Sotah, chapitre 5, michna 1 :
La michna que nous étudions traite de deux sujets : l'effet des eaux amères sur l'amant, et l'interdiction de la femme aux deux hommes concernés, le mari et l'amant.
L'effet des eaux sur l'amant :
"Keshem shemayim bodkin otah" - de même que ces eaux amères de la sotah l'examinent et clarifient son jugement, et ont le pouvoir de la faire mourir, "kach hamayim bodkin oto" - de même les eaux agissent aussi sur l'amant. Autrement dit, il n'en ressort pas indemne, et lui aussi mourra à cause des eaux.
"Shene'emar : ouva'ou" - du vav superflu dans le mot "ouva'ou" ("et que ces eaux entrent en elle") on apprend que l'effet s'applique aussi à l'amant : non pas au mari, mais à l'amant, en plus de la femme adultère.
L'interdiction s'appliquant à l'amant :
"Keshem shea'sourah lava'al kach a'sourah lavo'el" - de même que la femme adultère devient interdite à son mari, de même elle devient interdite à l'amant. C'est-à-dire que si elle a été divorcée ou que son mari est décédé, elle ne peut pas épouser l'amant. "Shene'emar : nitme'ah venitme'ah" - le vav superflu enseigne que la loi s'applique aussi à l'amant. "Divré Rabbi Akiva" - telle est l'opinion de Rabbi Akiva.

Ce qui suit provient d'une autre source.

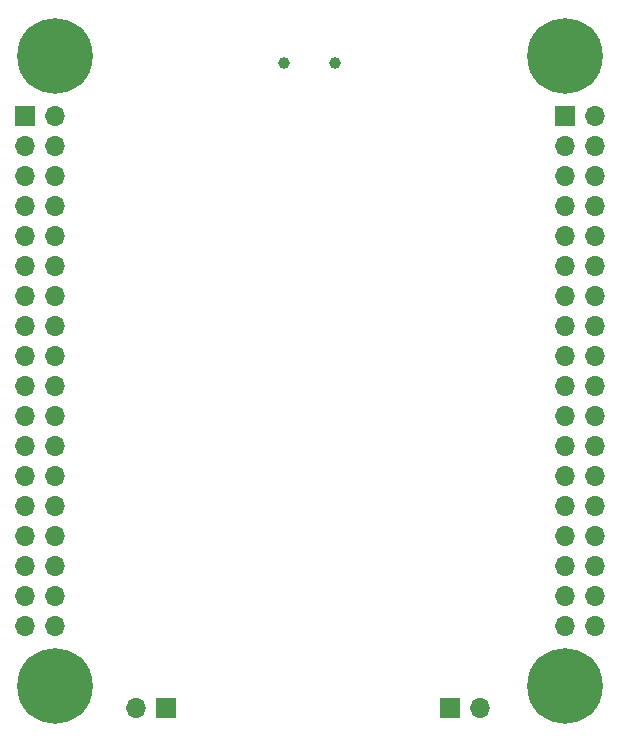
<source format=gbr>
%TF.GenerationSoftware,KiCad,Pcbnew,7.0.2-6a45011f42~172~ubuntu20.04.1*%
%TF.CreationDate,2023-04-23T14:30:37+07:00*%
%TF.ProjectId,EZ-USB-100X,455a2d55-5342-42d3-9130-30582e6b6963,rev?*%
%TF.SameCoordinates,Original*%
%TF.FileFunction,Soldermask,Bot*%
%TF.FilePolarity,Negative*%
%FSLAX46Y46*%
G04 Gerber Fmt 4.6, Leading zero omitted, Abs format (unit mm)*
G04 Created by KiCad (PCBNEW 7.0.2-6a45011f42~172~ubuntu20.04.1) date 2023-04-23 14:30:37*
%MOMM*%
%LPD*%
G01*
G04 APERTURE LIST*
%ADD10C,0.800000*%
%ADD11C,6.400000*%
%ADD12R,1.700000X1.700000*%
%ADD13O,1.700000X1.700000*%
%ADD14C,1.000000*%
G04 APERTURE END LIST*
D10*
%TO.C,H4*%
X156680200Y-107253800D03*
X157383144Y-105556744D03*
X157383144Y-108950856D03*
X159080200Y-104853800D03*
D11*
X159080200Y-107253800D03*
D10*
X159080200Y-109653800D03*
X160777256Y-105556744D03*
X160777256Y-108950856D03*
X161480200Y-107253800D03*
%TD*%
%TO.C,H3*%
X156680200Y-53913800D03*
X157383144Y-52216744D03*
X157383144Y-55610856D03*
X159080200Y-51513800D03*
D11*
X159080200Y-53913800D03*
D10*
X159080200Y-56313800D03*
X160777256Y-52216744D03*
X160777256Y-55610856D03*
X161480200Y-53913800D03*
%TD*%
%TO.C,H2*%
X113500200Y-107253800D03*
X114203144Y-105556744D03*
X114203144Y-108950856D03*
X115900200Y-104853800D03*
D11*
X115900200Y-107253800D03*
D10*
X115900200Y-109653800D03*
X117597256Y-105556744D03*
X117597256Y-108950856D03*
X118300200Y-107253800D03*
%TD*%
D12*
%TO.C,J4*%
X159080200Y-58993800D03*
D13*
X161620200Y-58993800D03*
X159080200Y-61533800D03*
X161620200Y-61533800D03*
X159080200Y-64073800D03*
X161620200Y-64073800D03*
X159080200Y-66613800D03*
X161620200Y-66613800D03*
X159080200Y-69153800D03*
X161620200Y-69153800D03*
X159080200Y-71693800D03*
X161620200Y-71693800D03*
X159080200Y-74233800D03*
X161620200Y-74233800D03*
X159080200Y-76773800D03*
X161620200Y-76773800D03*
X159080200Y-79313800D03*
X161620200Y-79313800D03*
X159080200Y-81853800D03*
X161620200Y-81853800D03*
X159080200Y-84393800D03*
X161620200Y-84393800D03*
X159080200Y-86933800D03*
X161620200Y-86933800D03*
X159080200Y-89473800D03*
X161620200Y-89473800D03*
X159080200Y-92013800D03*
X161620200Y-92013800D03*
X159080200Y-94553800D03*
X161620200Y-94553800D03*
X159080200Y-97093800D03*
X161620200Y-97093800D03*
X159080200Y-99633800D03*
X161620200Y-99633800D03*
X159080200Y-102173800D03*
X161620200Y-102173800D03*
%TD*%
D12*
%TO.C,J5*%
X125303200Y-109194600D03*
D13*
X122763200Y-109194600D03*
%TD*%
D14*
%TO.C,J2*%
X139664800Y-54567400D03*
X135264800Y-54567400D03*
%TD*%
D12*
%TO.C,J1*%
X149397800Y-109194600D03*
D13*
X151937800Y-109194600D03*
%TD*%
D10*
%TO.C,H1*%
X113500200Y-53913800D03*
X114203144Y-52216744D03*
X114203144Y-55610856D03*
X115900200Y-51513800D03*
D11*
X115900200Y-53913800D03*
D10*
X115900200Y-56313800D03*
X117597256Y-52216744D03*
X117597256Y-55610856D03*
X118300200Y-53913800D03*
%TD*%
D12*
%TO.C,J3*%
X113360200Y-58993800D03*
D13*
X115900200Y-58993800D03*
X113360200Y-61533800D03*
X115900200Y-61533800D03*
X113360200Y-64073800D03*
X115900200Y-64073800D03*
X113360200Y-66613800D03*
X115900200Y-66613800D03*
X113360200Y-69153800D03*
X115900200Y-69153800D03*
X113360200Y-71693800D03*
X115900200Y-71693800D03*
X113360200Y-74233800D03*
X115900200Y-74233800D03*
X113360200Y-76773800D03*
X115900200Y-76773800D03*
X113360200Y-79313800D03*
X115900200Y-79313800D03*
X113360200Y-81853800D03*
X115900200Y-81853800D03*
X113360200Y-84393800D03*
X115900200Y-84393800D03*
X113360200Y-86933800D03*
X115900200Y-86933800D03*
X113360200Y-89473800D03*
X115900200Y-89473800D03*
X113360200Y-92013800D03*
X115900200Y-92013800D03*
X113360200Y-94553800D03*
X115900200Y-94553800D03*
X113360200Y-97093800D03*
X115900200Y-97093800D03*
X113360200Y-99633800D03*
X115900200Y-99633800D03*
X113360200Y-102173800D03*
X115900200Y-102173800D03*
%TD*%
M02*

</source>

La source de la loi, deux méthodes d'exégèse :
"Amar Rabbi Yehochoua : kach hayah doresh Zecharyah ben Hakatsav" - Zecharyah ben Hakatsav était d'accord avec l'opinion de Rabbi Akiva, à savoir que c'est le vav superflu qui enseigne à inclure les deux : tant pour l'effet des eaux sur l'amant, que pour le fait qu'elle lui devient interdite.
"Rabbi omer" - selon Rabbi, la source du fait qu'elle devient interdite à la fois à son mari et à l'amant ne provient pas du vav superflu, mais de la répétition dans le texte de la section : "shné pe'amim amourim baparashah" - "im nitme'ah" est dit deux fois, "ehad lava'al" - la première fois enseigne qu'elle devient interdite à son mari, "ve'ehad lavo'el" - et la seconde enseigne qu'elle devient interdite à l'amant.

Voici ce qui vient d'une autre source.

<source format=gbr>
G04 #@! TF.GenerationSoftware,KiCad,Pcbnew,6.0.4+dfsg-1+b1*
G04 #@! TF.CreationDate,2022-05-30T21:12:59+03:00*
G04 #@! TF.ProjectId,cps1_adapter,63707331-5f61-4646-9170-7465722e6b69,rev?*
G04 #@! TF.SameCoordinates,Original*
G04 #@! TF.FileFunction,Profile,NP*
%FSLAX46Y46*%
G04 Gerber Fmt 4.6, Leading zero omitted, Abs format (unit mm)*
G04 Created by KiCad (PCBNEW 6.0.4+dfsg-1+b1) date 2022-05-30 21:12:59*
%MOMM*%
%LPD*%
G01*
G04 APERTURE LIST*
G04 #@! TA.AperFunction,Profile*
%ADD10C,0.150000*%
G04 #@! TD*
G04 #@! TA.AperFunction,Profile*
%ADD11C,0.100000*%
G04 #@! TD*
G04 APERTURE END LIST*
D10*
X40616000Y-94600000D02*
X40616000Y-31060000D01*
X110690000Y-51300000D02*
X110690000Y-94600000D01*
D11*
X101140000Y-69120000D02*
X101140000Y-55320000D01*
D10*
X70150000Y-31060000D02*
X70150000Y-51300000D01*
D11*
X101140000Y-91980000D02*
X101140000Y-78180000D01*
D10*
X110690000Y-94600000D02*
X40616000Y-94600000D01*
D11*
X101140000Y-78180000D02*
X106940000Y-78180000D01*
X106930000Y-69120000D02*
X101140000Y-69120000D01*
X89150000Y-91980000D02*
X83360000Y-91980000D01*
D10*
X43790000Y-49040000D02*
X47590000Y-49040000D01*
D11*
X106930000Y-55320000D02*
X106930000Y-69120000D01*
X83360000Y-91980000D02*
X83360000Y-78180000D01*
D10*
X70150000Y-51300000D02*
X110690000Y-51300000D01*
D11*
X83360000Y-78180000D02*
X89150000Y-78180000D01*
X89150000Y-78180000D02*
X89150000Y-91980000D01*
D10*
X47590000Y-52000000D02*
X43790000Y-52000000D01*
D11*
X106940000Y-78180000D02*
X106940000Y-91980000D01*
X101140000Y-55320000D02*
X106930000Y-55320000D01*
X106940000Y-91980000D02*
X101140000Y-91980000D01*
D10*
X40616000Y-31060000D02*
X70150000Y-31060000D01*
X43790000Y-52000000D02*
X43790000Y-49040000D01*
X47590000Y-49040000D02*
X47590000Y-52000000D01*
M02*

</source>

En résumé : dans cette michna, nous avons appris que l'épreuve des eaux amères et l'interdiction de la femme ne se limitent pas à la femme adultère et à son mari seulement, mais s'appliquent aussi à l'amant. Selon Rabbi Akiva, et ainsi l'a expliqué Zecharyah ben Hakatsav, cela s'apprend du vav superflu dans les mots "ouva'ou" et "venitme'ah" ; et selon Rabbi, cela s'apprend de la répétition de l'expression "im nitme'ah" dans le texte de la section, une fois pour le mari et une fois pour l'amant.